**Description of the task**
Look through the records below for the line with "middle dip: (218, 140)" and the line with "pinky dip: (134, 477)", then return those lines and all lines between, exactly.

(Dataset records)
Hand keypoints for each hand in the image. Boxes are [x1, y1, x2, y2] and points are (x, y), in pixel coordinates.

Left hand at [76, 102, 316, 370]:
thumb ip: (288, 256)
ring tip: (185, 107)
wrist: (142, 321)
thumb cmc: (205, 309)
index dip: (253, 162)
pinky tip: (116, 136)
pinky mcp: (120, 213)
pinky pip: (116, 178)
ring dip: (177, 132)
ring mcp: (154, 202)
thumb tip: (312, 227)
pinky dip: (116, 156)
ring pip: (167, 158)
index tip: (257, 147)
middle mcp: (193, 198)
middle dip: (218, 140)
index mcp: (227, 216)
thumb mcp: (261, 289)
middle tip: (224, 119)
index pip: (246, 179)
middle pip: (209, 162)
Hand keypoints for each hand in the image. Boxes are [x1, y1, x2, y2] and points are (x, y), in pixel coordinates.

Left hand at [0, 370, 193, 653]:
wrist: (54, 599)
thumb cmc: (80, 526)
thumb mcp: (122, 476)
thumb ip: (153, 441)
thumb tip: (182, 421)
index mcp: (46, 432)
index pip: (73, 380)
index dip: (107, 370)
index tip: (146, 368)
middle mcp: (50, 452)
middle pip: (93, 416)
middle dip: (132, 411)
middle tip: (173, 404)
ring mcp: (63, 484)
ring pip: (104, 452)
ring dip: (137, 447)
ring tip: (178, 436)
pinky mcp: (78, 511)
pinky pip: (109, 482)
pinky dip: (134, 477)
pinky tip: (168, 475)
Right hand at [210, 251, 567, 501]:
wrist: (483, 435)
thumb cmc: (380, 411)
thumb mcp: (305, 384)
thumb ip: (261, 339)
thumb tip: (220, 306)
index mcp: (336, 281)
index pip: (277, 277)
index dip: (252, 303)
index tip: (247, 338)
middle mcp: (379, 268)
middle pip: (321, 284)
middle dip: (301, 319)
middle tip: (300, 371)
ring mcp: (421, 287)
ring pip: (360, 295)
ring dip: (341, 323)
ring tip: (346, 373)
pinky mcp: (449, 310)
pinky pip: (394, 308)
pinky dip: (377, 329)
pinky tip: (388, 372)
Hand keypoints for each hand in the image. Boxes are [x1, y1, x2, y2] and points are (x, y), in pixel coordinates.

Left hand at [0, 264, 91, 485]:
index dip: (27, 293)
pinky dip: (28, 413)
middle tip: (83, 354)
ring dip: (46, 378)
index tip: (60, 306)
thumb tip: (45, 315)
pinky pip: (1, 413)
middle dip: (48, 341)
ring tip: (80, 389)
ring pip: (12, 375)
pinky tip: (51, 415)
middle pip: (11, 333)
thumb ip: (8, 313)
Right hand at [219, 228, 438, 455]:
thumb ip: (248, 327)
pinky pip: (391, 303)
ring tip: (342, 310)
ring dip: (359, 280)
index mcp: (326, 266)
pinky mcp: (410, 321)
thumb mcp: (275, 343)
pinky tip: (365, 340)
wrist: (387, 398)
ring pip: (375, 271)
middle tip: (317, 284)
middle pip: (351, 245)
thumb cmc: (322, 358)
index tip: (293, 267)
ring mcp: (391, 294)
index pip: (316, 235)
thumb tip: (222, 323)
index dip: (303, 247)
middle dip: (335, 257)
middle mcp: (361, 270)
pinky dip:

--

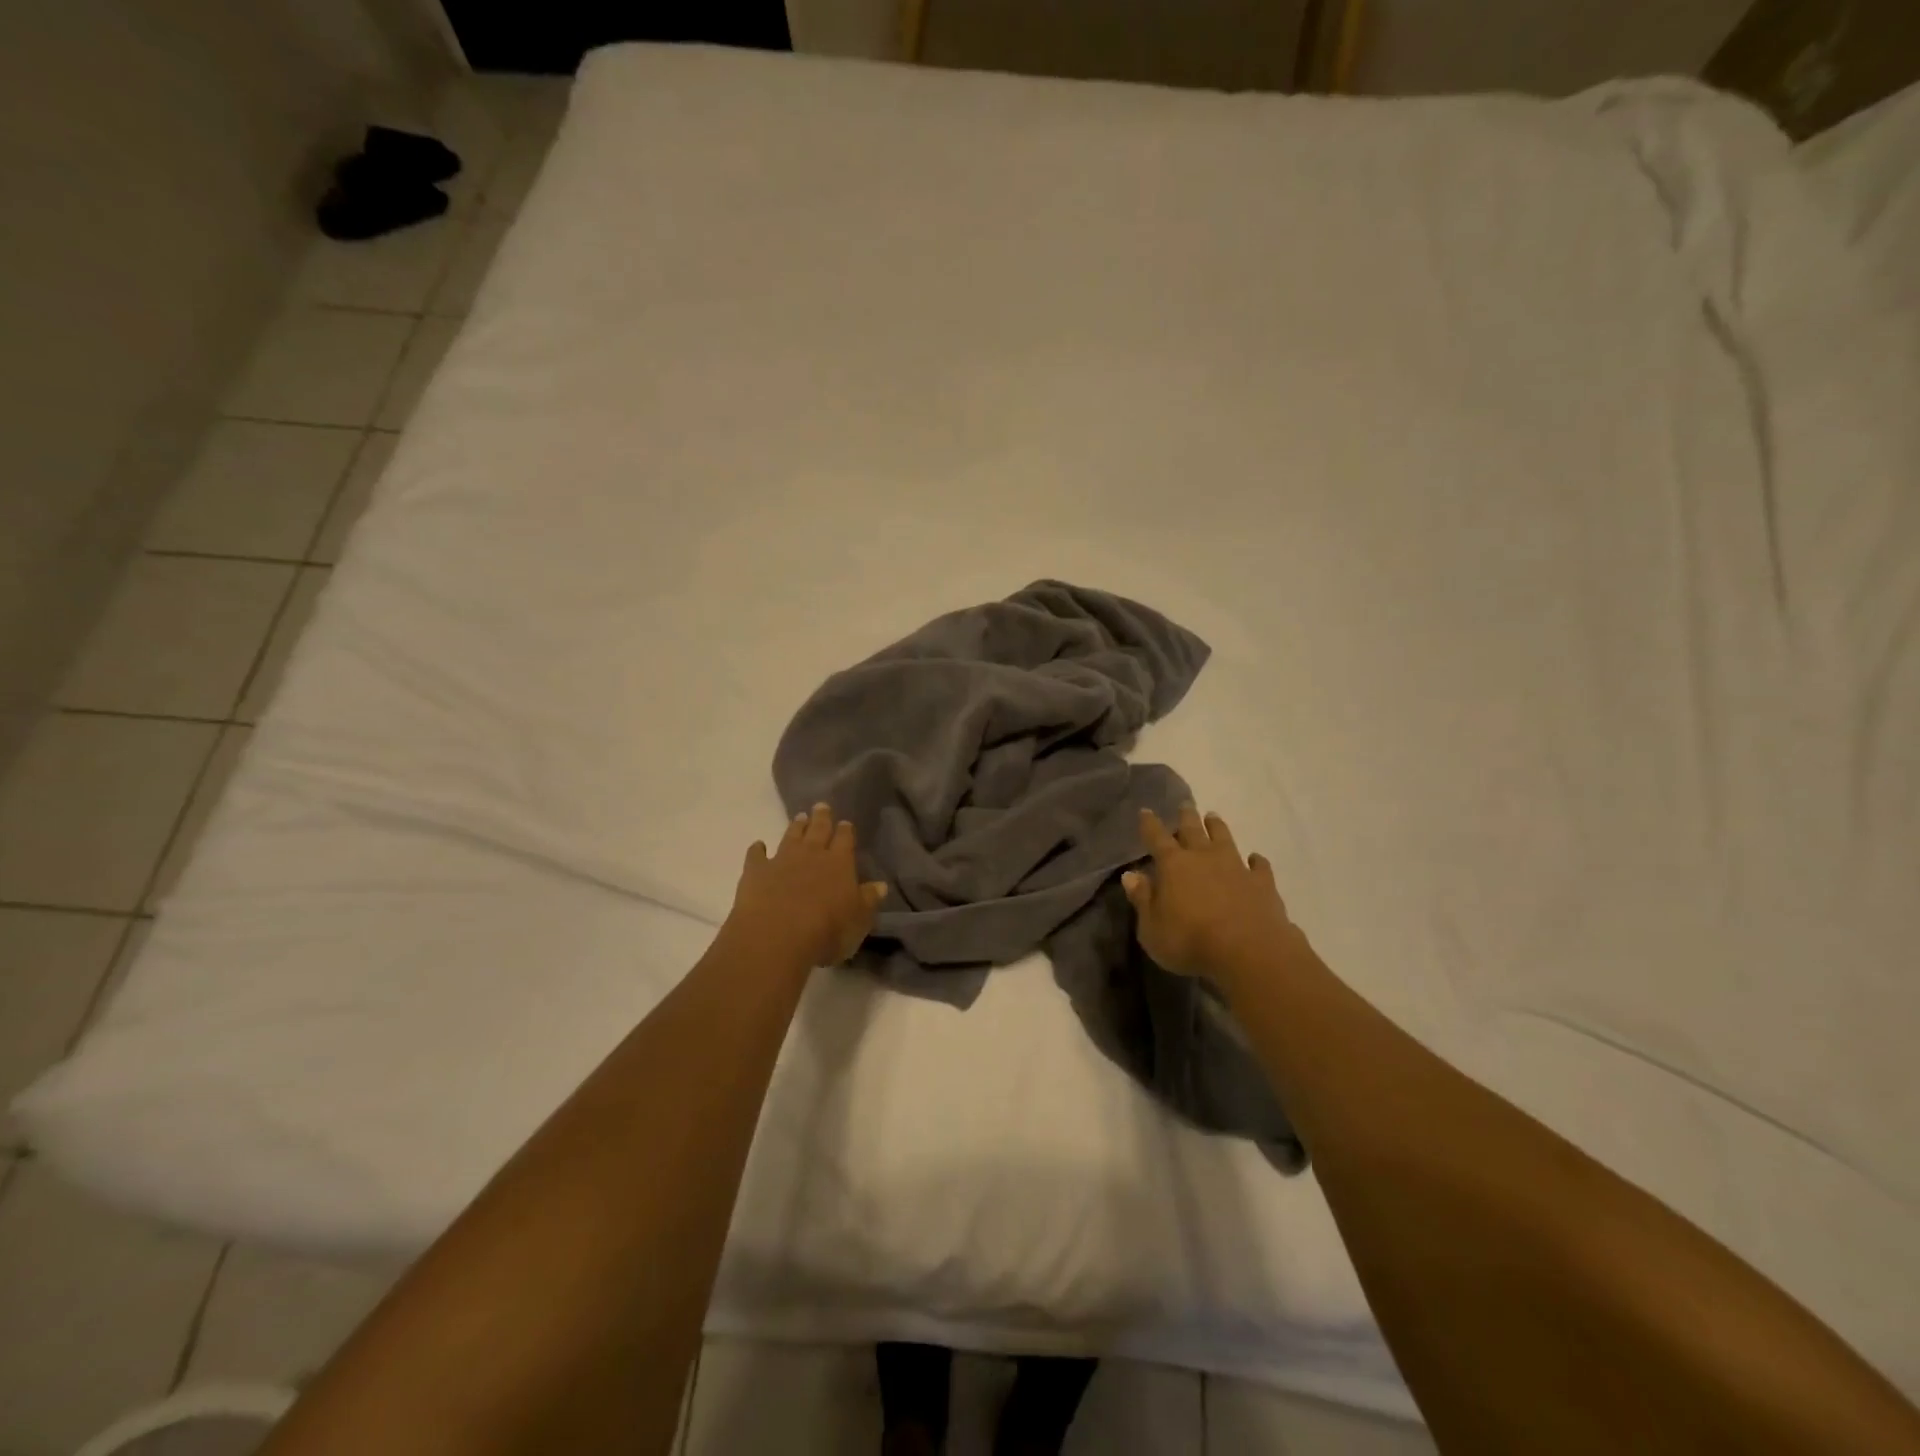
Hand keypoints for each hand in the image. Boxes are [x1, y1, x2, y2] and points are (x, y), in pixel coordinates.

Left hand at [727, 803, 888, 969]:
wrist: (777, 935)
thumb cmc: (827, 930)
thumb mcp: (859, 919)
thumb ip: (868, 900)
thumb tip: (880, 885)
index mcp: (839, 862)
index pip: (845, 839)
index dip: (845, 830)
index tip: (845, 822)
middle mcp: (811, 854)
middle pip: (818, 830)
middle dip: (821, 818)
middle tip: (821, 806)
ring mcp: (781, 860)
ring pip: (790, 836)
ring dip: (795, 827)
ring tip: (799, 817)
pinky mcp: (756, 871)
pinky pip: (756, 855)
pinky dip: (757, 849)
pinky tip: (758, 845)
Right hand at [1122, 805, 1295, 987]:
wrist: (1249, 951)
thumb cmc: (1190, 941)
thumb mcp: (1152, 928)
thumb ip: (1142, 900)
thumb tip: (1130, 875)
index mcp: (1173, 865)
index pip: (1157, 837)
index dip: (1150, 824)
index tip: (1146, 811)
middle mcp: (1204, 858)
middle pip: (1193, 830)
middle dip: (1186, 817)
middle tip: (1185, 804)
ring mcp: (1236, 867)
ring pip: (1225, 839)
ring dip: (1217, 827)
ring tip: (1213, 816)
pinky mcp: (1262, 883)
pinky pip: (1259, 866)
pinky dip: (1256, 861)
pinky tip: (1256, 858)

**Result of this exercise**
middle dip: (218, 140)
index mcp: (227, 216)
thumb mcp: (261, 289)
middle tip: (224, 119)
index pip: (246, 179)
middle pip: (209, 162)
Hand keypoints for each hand in the image. Boxes are [x1, y1, x2, y2] and points are (x, y), in pixel coordinates.

Left hand at [0, 370, 193, 653]:
wrist: (54, 599)
thumb cmc: (80, 526)
thumb mcp: (122, 476)
thumb ip: (153, 441)
thumb tip: (182, 421)
index mcp: (46, 432)
index pip: (73, 380)
index dip: (107, 370)
index tip: (146, 368)
middle mcp: (50, 452)
middle pip: (93, 416)
middle dip: (132, 411)
middle tip: (173, 404)
ring mcp: (63, 484)
ring pip: (104, 452)
ring dip: (137, 447)
ring tip: (178, 436)
pinky mcp: (78, 511)
pinky pip: (109, 482)
pinky dip: (134, 477)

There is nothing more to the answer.